Update only the records starting at the line containing "Vive La Vente" and ending at the line containing "dostawy 3-7 dni robocze": give those lines again with "Recent Posts" changed to "Latest Posts" and everything else unchanged.

########################################

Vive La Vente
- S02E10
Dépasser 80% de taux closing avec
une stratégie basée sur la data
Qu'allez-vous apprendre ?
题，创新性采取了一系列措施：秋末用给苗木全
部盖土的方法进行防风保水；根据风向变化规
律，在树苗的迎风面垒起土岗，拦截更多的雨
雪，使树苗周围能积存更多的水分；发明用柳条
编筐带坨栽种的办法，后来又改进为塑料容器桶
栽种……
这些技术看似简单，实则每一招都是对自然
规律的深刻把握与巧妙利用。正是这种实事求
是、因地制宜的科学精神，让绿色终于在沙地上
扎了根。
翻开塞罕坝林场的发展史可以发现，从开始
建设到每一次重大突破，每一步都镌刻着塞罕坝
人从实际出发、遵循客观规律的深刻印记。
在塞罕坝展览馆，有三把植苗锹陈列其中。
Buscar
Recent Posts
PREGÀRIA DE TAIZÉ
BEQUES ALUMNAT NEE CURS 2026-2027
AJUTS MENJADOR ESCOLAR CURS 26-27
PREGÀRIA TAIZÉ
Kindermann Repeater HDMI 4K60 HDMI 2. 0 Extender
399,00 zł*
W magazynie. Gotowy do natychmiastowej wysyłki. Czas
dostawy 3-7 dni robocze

########################################

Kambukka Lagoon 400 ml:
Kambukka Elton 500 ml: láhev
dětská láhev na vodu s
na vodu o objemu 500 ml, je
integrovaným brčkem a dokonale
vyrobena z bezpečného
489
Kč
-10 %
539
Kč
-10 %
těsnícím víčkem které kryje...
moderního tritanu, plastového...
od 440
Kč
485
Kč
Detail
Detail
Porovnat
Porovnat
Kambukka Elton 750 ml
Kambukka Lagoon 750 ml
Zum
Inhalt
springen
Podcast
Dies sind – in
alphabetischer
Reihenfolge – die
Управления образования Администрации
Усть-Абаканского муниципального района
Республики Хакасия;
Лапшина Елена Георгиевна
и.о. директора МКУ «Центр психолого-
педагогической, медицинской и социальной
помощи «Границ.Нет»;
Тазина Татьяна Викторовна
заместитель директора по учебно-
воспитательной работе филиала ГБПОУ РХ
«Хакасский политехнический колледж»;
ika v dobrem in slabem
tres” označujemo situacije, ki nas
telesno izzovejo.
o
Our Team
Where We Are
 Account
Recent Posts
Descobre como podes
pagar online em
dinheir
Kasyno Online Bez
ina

########################################

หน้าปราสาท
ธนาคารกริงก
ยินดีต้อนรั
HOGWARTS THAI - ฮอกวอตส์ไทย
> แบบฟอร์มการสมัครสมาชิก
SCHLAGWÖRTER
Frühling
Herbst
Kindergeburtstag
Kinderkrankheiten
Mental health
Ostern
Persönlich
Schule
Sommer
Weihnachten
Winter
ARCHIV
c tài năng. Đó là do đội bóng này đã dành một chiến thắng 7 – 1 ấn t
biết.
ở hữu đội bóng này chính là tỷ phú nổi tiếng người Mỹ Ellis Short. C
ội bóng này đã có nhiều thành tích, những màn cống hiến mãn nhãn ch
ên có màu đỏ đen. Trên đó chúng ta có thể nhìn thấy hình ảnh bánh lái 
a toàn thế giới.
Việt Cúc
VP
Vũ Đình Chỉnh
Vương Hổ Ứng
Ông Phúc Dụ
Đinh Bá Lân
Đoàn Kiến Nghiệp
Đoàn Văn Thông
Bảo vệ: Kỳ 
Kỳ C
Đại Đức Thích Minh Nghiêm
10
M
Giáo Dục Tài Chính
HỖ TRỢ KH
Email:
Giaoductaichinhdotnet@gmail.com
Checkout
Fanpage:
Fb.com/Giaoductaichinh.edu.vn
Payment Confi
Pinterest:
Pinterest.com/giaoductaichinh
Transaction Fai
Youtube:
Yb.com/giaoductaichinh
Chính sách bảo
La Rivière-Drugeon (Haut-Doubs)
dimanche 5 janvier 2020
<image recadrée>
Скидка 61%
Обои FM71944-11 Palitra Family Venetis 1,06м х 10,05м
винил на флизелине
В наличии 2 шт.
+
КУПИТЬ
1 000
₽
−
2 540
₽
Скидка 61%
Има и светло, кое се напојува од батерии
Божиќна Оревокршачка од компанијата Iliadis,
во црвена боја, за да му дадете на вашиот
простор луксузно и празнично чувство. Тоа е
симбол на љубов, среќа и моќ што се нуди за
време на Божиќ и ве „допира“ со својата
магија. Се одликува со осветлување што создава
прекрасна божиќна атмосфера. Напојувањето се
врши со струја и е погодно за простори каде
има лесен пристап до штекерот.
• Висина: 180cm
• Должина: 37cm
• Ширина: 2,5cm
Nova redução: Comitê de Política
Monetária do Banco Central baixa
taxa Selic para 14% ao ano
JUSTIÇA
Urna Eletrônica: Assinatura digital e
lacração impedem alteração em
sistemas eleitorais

########################################

▸ **Response below**:
Vive La Vente
- S02E10
Dépasser 80% de taux closing avec
une stratégie basée sur la data
Qu'allez-vous apprendre ?
题，创新性采取了一系列措施：秋末用给苗木全
部盖土的方法进行防风保水；根据风向变化规
律，在树苗的迎风面垒起土岗，拦截更多的雨
雪，使树苗周围能积存更多的水分；发明用柳条
编筐带坨栽种的办法，后来又改进为塑料容器桶
栽种……
这些技术看似简单，实则每一招都是对自然
规律的深刻把握与巧妙利用。正是这种实事求
是、因地制宜的科学精神，让绿色终于在沙地上
扎了根。
翻开塞罕坝林场的发展史可以发现，从开始
建设到每一次重大突破，每一步都镌刻着塞罕坝
人从实际出发、遵循客观规律的深刻印记。
在塞罕坝展览馆，有三把植苗锹陈列其中。
Buscar
Latest Posts
PREGÀRIA DE TAIZÉ
BEQUES ALUMNAT NEE CURS 2026-2027
AJUTS MENJADOR ESCOLAR CURS 26-27
PREGÀRIA TAIZÉ
Kindermann Repeater HDMI 4K60 HDMI 2. 0 Extender
399,00 zł*
W magazynie. Gotowy do natychmiastowej wysyłki. Czas
dostawy 3-7 dni robocze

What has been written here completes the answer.